Hotel next to North West 200 route: council took eyes off the rules, court told

Computer generated image of the planned hotel
Computer generated image of the planned hotel

A council unlawfully “took their eyes off the rules” in approving a new £20m hotel and leisure complex at the heart of the North West 200 race route, a court has heard.

Lawyers for North Antrim MLA Jim Allister claimed flaws and inconsistencies around the granting of planning permission for the project in Portsewart.

Alan Kane QC argued in the High Court on Tuesday: “The decision-making process is deficient and has been contaminated to such an extent that there should be quashing orders.”

Earlier this year Causeway Coast and Glens Borough Council gave the green light to developers behind the proposed resort.

Plans include a 120-bedroom hotel, spa, holiday cottages, conference facilities and restaurant being built on the Ballyreagh Road, beside the North West 200 paddock.

Permission was first given in June 2017, but withdrawn after Mr Allister initially threatened legal action.

The TUV leader, who has a home overlooking the development site, re-commenced judicial review proceedings when council representatives passed the planning application for a second time.

Another local resident in the surrounding area has joined him in taking the case.

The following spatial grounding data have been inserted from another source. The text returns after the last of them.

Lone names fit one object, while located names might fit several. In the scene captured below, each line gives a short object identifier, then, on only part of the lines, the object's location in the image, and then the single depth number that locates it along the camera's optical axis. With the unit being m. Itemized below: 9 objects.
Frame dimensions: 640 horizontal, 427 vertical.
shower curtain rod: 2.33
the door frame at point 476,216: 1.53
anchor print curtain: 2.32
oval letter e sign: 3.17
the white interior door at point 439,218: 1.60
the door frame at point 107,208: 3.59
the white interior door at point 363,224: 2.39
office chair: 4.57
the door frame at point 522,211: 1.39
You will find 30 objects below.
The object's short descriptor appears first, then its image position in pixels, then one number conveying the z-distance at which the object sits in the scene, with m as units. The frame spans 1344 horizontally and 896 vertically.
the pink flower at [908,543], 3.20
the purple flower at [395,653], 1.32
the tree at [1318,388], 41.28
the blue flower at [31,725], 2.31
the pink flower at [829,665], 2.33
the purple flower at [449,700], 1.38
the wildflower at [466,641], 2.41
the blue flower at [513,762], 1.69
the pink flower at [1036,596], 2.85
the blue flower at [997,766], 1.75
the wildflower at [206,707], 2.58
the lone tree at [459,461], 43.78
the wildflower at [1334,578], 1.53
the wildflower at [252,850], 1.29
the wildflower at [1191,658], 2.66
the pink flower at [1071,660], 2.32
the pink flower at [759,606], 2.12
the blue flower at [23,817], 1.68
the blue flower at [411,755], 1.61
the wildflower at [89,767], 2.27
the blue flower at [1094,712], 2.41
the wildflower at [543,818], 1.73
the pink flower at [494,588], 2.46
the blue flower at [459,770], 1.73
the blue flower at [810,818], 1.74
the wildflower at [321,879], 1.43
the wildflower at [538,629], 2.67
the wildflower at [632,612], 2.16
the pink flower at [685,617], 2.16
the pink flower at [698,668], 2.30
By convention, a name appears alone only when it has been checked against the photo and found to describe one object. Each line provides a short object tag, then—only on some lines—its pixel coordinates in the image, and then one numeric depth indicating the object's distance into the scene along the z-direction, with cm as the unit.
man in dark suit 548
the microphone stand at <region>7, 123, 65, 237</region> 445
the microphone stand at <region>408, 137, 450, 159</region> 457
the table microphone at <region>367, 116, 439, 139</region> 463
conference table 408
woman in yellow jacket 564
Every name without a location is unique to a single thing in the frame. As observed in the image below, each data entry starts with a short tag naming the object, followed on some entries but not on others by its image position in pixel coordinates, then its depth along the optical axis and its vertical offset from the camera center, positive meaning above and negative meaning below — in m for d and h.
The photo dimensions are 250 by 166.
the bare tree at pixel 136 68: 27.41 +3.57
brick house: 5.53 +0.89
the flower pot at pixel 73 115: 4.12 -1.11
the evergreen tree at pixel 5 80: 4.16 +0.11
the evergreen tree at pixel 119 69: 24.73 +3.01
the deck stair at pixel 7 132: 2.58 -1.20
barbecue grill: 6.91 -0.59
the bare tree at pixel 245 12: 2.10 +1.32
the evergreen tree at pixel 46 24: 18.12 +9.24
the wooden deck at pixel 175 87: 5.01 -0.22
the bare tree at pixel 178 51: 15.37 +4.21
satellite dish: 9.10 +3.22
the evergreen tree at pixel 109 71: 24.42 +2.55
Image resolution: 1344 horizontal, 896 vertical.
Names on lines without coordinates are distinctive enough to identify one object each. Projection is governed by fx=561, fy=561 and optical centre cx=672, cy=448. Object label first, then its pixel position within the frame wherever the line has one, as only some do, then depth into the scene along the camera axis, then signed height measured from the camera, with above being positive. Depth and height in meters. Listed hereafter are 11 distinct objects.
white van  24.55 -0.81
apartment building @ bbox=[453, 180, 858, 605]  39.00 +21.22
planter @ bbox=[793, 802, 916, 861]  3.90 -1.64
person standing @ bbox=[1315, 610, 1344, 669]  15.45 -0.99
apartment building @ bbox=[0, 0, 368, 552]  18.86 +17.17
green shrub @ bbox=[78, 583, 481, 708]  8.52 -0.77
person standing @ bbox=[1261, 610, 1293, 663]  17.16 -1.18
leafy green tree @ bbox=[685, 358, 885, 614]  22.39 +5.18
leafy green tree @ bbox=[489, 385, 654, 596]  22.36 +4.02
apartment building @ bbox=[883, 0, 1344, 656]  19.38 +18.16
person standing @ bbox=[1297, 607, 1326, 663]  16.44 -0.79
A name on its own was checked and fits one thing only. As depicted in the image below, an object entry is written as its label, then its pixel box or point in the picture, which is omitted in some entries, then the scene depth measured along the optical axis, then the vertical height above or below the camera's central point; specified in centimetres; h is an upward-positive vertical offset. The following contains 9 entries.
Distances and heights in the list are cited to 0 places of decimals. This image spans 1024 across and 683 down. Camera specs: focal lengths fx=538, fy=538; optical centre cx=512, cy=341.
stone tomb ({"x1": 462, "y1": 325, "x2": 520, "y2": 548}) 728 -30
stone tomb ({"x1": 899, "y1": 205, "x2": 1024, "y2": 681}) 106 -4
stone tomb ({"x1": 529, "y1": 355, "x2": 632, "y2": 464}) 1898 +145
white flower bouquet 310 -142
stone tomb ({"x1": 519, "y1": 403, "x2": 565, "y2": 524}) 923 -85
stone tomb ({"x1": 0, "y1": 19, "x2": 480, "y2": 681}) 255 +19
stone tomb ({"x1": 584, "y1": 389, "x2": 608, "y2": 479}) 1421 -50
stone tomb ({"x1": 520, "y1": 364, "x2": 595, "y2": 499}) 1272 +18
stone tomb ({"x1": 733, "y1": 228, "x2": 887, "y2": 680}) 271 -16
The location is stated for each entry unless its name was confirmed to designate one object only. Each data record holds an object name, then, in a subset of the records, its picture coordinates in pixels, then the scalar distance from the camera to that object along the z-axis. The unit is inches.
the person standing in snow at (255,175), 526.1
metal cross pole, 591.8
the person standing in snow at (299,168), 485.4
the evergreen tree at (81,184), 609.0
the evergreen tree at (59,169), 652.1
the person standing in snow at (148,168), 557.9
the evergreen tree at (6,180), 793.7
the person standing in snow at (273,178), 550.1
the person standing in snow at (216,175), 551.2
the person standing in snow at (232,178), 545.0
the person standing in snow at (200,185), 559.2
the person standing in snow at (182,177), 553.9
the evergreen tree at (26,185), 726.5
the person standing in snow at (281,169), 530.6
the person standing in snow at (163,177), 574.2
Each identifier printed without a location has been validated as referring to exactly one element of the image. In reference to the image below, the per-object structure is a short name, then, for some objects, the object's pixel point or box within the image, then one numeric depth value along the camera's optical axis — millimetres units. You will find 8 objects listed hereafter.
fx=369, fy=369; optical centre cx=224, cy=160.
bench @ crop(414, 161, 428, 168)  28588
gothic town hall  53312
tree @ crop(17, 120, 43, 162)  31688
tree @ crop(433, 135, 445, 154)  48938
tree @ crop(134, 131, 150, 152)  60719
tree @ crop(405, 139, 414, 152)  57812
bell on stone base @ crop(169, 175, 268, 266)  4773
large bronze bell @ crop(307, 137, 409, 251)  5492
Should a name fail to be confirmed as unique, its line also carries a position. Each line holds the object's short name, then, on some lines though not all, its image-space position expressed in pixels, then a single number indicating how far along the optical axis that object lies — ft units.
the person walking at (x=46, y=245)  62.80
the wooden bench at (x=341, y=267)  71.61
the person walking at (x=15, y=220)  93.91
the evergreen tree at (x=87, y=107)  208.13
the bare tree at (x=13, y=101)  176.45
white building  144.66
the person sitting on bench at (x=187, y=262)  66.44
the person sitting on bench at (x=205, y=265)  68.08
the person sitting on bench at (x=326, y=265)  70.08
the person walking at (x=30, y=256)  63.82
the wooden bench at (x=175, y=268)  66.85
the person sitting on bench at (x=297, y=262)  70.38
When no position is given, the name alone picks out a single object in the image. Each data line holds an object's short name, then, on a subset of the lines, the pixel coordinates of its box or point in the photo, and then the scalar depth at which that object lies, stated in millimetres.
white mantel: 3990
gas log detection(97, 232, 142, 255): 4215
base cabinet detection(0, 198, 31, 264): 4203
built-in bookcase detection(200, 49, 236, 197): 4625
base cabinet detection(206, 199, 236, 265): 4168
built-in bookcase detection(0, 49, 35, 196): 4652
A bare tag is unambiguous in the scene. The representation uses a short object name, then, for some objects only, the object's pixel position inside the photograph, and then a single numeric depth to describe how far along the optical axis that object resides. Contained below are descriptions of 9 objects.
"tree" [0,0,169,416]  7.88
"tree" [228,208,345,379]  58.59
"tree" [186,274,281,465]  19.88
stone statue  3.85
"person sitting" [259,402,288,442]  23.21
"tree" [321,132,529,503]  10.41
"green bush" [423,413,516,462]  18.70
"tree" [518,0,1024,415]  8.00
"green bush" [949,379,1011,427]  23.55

Their lawyers have mounted a number of grounds of challenge, including claims the environmental screening process for the proposed coastal location was flawed.

They also contend the council used the wrong criteria, and should have considered the application under a policy for a larger-scale tourism attraction.

Mr Kane claimed inconsistencies with a similar proposed development at the nearby Dunluce resort.

Objectivity was “lost or became blurred”, possibly due to the prospect of securing a four-star hotel in the area, he submitted.

The barrister stressed: “We are not alleging the council behaved in a corrupt fashion. We are saying there was a loss of objectivity in dealing with this matter because of, perhaps, an understandable desire for these particular facilities.

“But in doing so they took their eyes off the rules, and as a result didn’t, in our view, behave in a lawful fashion.”

The case, being heard by Mr Justice McCloskey, continues.